→ **Exercise objective**: Reproduce, unaltered, the line with "8 103 359.3" along with every line that follows it in the records, up to the last.

------ Supplied data

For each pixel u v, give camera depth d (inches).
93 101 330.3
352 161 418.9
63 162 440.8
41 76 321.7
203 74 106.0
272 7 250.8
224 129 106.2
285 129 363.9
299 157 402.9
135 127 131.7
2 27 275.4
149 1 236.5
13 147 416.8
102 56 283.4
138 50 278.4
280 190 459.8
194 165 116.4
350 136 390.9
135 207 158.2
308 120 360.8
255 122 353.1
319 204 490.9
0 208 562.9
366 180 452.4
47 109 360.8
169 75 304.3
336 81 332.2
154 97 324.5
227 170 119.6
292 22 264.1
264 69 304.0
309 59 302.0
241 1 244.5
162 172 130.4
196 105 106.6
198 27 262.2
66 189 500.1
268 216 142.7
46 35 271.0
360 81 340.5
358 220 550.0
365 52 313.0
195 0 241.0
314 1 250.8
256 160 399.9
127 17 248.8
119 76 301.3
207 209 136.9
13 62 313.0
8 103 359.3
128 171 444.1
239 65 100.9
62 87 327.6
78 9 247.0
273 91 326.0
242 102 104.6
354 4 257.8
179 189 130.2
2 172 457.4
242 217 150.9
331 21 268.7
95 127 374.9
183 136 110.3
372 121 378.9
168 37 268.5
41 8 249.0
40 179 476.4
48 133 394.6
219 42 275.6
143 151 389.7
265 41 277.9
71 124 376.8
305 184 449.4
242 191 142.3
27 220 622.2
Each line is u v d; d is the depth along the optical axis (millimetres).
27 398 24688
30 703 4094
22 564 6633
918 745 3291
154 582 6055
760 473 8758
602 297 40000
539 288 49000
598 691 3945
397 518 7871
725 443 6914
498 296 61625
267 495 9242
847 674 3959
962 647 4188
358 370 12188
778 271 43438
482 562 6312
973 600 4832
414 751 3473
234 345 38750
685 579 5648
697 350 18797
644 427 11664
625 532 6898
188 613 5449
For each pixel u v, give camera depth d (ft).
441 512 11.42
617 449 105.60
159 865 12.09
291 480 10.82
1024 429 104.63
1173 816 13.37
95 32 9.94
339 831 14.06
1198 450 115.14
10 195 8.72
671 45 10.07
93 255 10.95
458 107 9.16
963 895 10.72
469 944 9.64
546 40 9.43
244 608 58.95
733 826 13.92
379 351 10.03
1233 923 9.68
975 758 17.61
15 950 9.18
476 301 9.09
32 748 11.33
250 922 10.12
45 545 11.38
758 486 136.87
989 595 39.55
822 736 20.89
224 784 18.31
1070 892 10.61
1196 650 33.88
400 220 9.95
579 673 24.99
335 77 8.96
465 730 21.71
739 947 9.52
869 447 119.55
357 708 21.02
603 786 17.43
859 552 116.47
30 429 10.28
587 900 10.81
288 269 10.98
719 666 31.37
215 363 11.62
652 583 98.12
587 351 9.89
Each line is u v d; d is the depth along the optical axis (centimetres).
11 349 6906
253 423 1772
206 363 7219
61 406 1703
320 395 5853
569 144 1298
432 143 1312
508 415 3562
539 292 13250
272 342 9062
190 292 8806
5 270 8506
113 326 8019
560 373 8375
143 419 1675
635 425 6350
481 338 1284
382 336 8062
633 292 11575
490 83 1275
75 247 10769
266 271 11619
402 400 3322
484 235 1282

------------

→ **Answer for the task**:
8 103 359.3
128 171 444.1
239 65 100.9
62 87 327.6
78 9 247.0
273 91 326.0
242 102 104.6
354 4 257.8
179 189 130.2
2 172 457.4
242 217 150.9
331 21 268.7
95 127 374.9
183 136 110.3
372 121 378.9
168 37 268.5
41 8 249.0
40 179 476.4
48 133 394.6
219 42 275.6
143 151 389.7
265 41 277.9
71 124 376.8
305 184 449.4
242 191 142.3
27 220 622.2
Each line is u v d; d is the depth along the optical axis (millimetres).
27 398 24688
30 703 4094
22 564 6633
918 745 3291
154 582 6055
760 473 8758
602 297 40000
539 288 49000
598 691 3945
397 518 7871
725 443 6914
498 296 61625
267 495 9242
847 674 3959
962 647 4188
358 370 12188
778 271 43438
482 562 6312
973 600 4832
414 751 3473
234 345 38750
685 579 5648
697 350 18797
644 427 11664
625 532 6898
188 613 5449
For each pixel u v, give camera depth d (ft).
441 512 11.42
617 449 105.60
159 865 12.09
291 480 10.82
1024 429 104.63
1173 816 13.37
95 32 9.94
339 831 14.06
1198 450 115.14
10 195 8.72
671 45 10.07
93 255 10.95
458 107 9.16
963 895 10.72
469 944 9.64
546 40 9.43
244 608 58.95
733 826 13.92
379 351 10.03
1233 923 9.68
975 758 17.61
15 950 9.18
476 301 9.09
32 748 11.33
250 922 10.12
45 545 11.38
758 486 136.87
989 595 39.55
822 736 20.89
224 784 18.31
1070 892 10.61
1196 650 33.88
400 220 9.95
579 673 24.99
335 77 8.96
465 730 21.71
739 947 9.52
869 447 119.55
357 708 21.02
603 786 17.43
859 552 116.47
30 429 10.28
587 900 10.81
288 269 10.98
719 666 31.37
215 363 11.62
652 583 98.12
587 351 9.89
Each line is u v d; d is the depth along the optical axis (centimetres).
11 349 6906
253 423 1772
206 363 7219
61 406 1703
320 395 5853
569 144 1298
432 143 1312
508 415 3562
539 292 13250
272 342 9062
190 292 8806
5 270 8506
113 326 8019
560 373 8375
143 419 1675
635 425 6350
481 338 1284
382 336 8062
633 292 11575
490 83 1275
75 247 10769
266 271 11619
402 400 3322
484 235 1282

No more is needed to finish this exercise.